The demanding family life of The Mollisons centres around the needs of Charlie who is physically on the cusp of manhood, but Charlie doesn’t speak. He’s autistic and has ADD. His complex needs and his responses see him act out at the worst times in the most embarrassing of ways. With Thomas his younger brother at once protective and humiliated by Charlie’s behaviour, Simon, the father, who is denial about the pressure in his home and an extraordinary mother who is heavily pregnant with “a little surprise”, the Mollinsons are doing it tough.
Director of the office and jury chair, Jesuit Priest, Fr Richard Leonard said, “This film is all about the extent of sacrificial love, what parents will do for their children, and how far a brother will go to carry his sibling.”
Director Elissa Down does not spare the audience much of the extremely challenging situations and issues this family has to face. This film shows us how complicated, tender, violent and chaotic a family who lives with severe disability can actually be.

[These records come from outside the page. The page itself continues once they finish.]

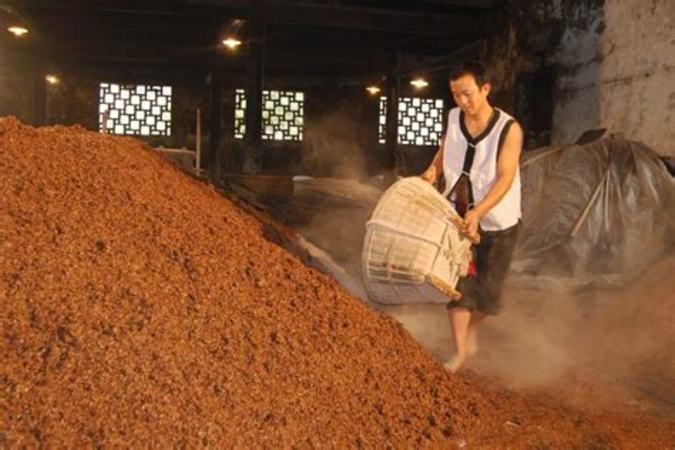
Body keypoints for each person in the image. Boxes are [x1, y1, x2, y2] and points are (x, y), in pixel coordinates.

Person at [420, 61, 523, 373]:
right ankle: (460, 353)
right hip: (457, 219)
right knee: (458, 289)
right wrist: (433, 169)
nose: (461, 102)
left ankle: (473, 329)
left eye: (466, 94)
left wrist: (479, 212)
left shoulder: (509, 129)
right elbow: (444, 150)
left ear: (485, 89)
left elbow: (505, 178)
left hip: (498, 223)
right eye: (455, 95)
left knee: (490, 300)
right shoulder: (453, 118)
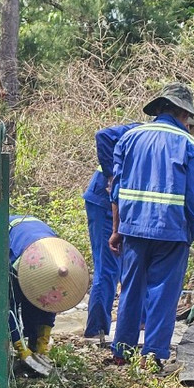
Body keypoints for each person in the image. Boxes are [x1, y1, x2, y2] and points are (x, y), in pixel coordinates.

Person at [108, 83, 194, 365]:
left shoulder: (130, 138)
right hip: (172, 231)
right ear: (181, 112)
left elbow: (115, 189)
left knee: (130, 289)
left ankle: (122, 351)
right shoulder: (189, 144)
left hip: (133, 228)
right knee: (163, 293)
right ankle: (152, 354)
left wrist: (116, 230)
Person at [8, 215, 90, 376]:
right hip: (14, 246)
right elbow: (8, 308)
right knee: (15, 299)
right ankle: (23, 348)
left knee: (41, 299)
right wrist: (20, 347)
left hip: (39, 244)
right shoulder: (16, 263)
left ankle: (35, 346)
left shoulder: (61, 259)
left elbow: (50, 303)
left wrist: (42, 343)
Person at [82, 122, 138, 343]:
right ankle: (96, 330)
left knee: (131, 268)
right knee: (107, 267)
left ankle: (137, 323)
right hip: (104, 202)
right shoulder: (138, 131)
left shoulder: (172, 143)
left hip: (123, 206)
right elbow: (102, 136)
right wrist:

The jury was especially impressed the truly remarkable performance of Luke Ford as Charlie. “He is both lovable and demanding, but the stress he places upon the family is almost intolerable to watch. The sobering thought is to consider how many families live this all-too rarely seen life every day,” Fr Leonard said.
Shot on very small budget The Black Balloon is a modest Australian drama that admirably achieves everything it sets out to do. “It affectionately lifts the lid on some significant suffering in the suburbs. It is raw in parts, but so is the life some families who face up to this every hour of every day. This story ends up being about amazing grace.”
Other films short listed for this year’s prize included Nash Edgerton’s “The Square”, Peter Duncan’s “Unfinished Sky”, Cathy Randall’s “Hey Hey It’s Esther Blueburger” and Chris Weeks’ “Bitter and Twisted”.